Maybe we do have “ChatGPT at home,” now.
OpenAI recently released two actually-open LLMs, suitable for running on local, consumer-grade PC hardware. gpt-oss:20b and gpt-oss:120b appear to be among the most capable, efficient, and reliable local LLMs I’ve tested, so far. They’re no GPT-5-Thinking, of course, but even the 20b model has handled all the logic puzzles I’ve thrown at it, so far, including competently writing a C function to find the midpoint of a great-circle path anywhere on Earth.
Performance, at least for the 20b model, is quite good, considering the high quality of the responses. Inference runs at about 12-13 tokens per second, on a Core i9 system with an RTX4070 GPU. (128GB system RAM; ~16GB total used, so it basically fits in the 12GB VRAM.) The 120b model runs at 4-5 tokens per second, which is fair, considering it’s 6x larger. (I believe the 120b model uses a mixture-of-experts scheme, to limit the amount of the model that’s active at any one time.)
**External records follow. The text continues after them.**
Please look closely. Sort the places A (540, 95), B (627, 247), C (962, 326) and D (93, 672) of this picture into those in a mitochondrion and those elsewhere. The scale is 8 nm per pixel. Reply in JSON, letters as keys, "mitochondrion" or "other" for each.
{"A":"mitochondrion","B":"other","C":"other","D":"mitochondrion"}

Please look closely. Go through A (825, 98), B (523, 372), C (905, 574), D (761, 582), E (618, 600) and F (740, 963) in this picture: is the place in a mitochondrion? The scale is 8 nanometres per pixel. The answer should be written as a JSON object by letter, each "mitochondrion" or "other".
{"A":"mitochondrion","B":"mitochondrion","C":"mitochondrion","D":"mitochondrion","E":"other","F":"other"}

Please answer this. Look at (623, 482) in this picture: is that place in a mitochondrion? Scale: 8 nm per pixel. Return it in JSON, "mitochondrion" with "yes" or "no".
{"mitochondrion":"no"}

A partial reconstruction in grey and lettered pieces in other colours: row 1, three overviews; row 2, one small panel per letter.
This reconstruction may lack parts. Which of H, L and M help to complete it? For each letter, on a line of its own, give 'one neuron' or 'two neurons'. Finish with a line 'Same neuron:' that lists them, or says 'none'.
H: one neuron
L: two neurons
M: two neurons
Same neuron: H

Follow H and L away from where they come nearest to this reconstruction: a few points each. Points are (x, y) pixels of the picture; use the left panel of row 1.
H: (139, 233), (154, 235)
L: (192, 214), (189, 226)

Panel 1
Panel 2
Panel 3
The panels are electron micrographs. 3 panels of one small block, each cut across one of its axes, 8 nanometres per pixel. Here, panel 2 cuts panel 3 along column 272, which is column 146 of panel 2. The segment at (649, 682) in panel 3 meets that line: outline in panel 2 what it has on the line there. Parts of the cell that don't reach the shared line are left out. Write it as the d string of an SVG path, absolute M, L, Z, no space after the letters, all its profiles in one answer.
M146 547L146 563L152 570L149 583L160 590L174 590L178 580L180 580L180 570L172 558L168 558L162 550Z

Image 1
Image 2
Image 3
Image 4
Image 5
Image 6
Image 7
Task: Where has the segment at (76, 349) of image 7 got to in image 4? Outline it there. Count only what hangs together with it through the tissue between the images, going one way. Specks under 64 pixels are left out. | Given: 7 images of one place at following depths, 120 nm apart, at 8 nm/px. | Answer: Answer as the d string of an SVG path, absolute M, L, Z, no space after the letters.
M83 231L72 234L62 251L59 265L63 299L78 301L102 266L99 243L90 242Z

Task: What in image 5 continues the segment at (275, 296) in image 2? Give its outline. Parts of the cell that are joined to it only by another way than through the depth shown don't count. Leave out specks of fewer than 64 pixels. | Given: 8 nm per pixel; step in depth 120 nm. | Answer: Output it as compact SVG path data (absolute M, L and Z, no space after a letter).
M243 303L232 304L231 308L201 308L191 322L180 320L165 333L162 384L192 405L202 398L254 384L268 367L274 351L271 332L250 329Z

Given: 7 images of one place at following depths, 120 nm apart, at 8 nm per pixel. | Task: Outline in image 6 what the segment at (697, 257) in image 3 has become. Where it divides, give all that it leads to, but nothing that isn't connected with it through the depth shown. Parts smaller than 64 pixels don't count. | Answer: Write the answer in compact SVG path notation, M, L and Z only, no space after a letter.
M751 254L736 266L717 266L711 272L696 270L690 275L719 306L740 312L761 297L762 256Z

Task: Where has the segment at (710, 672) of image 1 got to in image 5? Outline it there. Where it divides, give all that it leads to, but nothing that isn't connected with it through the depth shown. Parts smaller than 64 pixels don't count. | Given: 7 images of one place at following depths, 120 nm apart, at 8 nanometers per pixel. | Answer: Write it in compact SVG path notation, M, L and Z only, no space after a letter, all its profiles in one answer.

The ability to have local intelligent agents handling various tasks will open up a whole range of new, interesting projects. The next step is to try to get an idea of what kind of tasks various LLM model sizes can handle. qwen3:0.6b is really fast, but usually loses the plot when asked anything but a basic question. gpt-oss:120b is very capable, but communication is so slow that it might as well happen via Morse code.